If the communication between the north of Europe and Greenland and Vinland could have been continued a hundred years longer, that is, until the middle of the fifteenth century, or until the countries had recuperated from the ravages of the black plague and until after the discovery of the compass and of powder and fire arms, then there is no doubt but that the Norse colonies would
have become permanent, and America would have become the scene of Norse settlements and Norse enterprises. The Norse language would have taken possession of this country from sea to sea and there is little doubt that his article of mine would have been written in the Norse tongue instead of in English.
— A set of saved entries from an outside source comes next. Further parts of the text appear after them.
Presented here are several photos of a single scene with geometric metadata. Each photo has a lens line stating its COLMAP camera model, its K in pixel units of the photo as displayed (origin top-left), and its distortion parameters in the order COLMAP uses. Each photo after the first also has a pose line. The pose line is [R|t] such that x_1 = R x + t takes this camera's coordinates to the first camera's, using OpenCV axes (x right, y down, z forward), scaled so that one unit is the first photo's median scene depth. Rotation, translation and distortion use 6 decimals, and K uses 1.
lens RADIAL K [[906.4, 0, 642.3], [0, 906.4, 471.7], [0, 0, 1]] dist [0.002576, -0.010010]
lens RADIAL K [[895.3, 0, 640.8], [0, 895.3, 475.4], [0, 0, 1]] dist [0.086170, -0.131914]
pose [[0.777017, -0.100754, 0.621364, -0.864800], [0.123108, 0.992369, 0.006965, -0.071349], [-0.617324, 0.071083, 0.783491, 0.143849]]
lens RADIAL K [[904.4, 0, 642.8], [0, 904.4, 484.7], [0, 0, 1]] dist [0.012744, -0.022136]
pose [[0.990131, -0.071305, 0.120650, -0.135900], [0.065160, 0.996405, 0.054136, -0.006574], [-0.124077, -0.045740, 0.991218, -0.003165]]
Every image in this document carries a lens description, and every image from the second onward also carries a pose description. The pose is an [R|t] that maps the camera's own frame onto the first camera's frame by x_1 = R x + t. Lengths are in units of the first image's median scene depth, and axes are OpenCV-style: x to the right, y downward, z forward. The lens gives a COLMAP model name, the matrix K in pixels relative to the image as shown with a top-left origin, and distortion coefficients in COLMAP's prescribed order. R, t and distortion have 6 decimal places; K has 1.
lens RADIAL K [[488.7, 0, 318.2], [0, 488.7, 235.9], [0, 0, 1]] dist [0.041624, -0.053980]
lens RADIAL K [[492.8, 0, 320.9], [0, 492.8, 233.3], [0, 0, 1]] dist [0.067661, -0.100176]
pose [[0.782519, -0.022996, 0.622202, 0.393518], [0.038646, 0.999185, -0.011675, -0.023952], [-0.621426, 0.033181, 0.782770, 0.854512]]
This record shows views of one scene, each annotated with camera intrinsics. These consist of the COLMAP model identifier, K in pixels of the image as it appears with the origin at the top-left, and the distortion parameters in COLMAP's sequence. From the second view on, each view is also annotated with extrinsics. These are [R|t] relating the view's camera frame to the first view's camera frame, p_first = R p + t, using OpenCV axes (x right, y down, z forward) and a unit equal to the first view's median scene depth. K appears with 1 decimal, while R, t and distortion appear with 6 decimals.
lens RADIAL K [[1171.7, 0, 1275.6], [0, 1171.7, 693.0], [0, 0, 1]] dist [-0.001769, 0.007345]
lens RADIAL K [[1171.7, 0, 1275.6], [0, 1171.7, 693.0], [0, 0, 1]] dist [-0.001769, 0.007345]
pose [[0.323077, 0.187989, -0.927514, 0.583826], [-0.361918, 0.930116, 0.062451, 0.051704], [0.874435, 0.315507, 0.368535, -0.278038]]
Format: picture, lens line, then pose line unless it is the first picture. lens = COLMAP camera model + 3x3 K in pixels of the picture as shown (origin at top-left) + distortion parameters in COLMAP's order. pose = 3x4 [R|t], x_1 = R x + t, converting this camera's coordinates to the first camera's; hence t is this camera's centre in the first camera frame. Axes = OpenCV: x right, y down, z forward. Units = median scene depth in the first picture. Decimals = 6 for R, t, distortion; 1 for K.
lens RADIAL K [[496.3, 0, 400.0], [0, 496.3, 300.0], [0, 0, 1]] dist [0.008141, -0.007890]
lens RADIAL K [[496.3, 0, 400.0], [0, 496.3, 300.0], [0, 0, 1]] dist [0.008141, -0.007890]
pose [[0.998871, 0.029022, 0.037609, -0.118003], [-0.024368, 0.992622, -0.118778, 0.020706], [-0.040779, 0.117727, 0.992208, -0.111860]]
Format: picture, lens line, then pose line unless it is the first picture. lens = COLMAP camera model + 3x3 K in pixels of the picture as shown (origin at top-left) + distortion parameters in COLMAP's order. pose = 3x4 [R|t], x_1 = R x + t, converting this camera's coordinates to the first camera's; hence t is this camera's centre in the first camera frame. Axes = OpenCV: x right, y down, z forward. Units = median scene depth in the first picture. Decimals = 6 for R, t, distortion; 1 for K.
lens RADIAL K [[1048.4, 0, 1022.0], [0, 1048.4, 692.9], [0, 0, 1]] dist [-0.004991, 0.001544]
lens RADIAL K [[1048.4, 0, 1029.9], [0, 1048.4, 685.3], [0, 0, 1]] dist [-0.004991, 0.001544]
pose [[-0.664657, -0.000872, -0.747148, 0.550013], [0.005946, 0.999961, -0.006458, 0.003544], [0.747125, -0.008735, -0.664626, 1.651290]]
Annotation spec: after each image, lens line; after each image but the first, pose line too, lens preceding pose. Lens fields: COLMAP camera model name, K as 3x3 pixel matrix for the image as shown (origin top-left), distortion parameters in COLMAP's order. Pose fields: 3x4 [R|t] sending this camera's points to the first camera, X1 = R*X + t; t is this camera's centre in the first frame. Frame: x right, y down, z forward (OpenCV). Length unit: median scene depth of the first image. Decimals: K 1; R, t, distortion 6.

Meanwhile it is certain that Bjarne Herjulfson was the first European whose eyes beheld the American continent, that Leif Erikson was the first pale-faced man whose feet trod on American soil, that his brother Thorvald was the first Christian buried beneath our sod, that Thorfin Karlsefni was the first to attempt the planting of a colony on our shores, that the noble and intelligent Gudrid was the first white woman to honor America with her presence, and that Thorfin's and Gudrid's son Snorre was the first white child born in America.
In this connection it is interesting to note the fact that the first white man to visit the extreme western part of America was the Dane, Vitus Bering, after whom Bering Strait bears its name. Bering discovered the extreme western coast of this country in 1728. The Norwegian, Leif Erikson, stands at the rising, and the Dane, Vitus Bering, at the setting sun, and clasp the great American continent in their strong Scandinavian arms. The Swedes, too, should be remembered, for when this country was in the throes of the great civil war, did not Sweden give us her great son, John Ericsson, who invented for us the Monitor?
"Truth crushed to earth will rise again." The facts of these Norse voyages have long lain darkened and hid
in old neglected libraries, and so truth may long lie unknown under the dust and rubbish of the ages; but it is like a ray of light from a star in some far-off region of the universe. After thousands of years that ray reaches some other heavenly body and gives it light.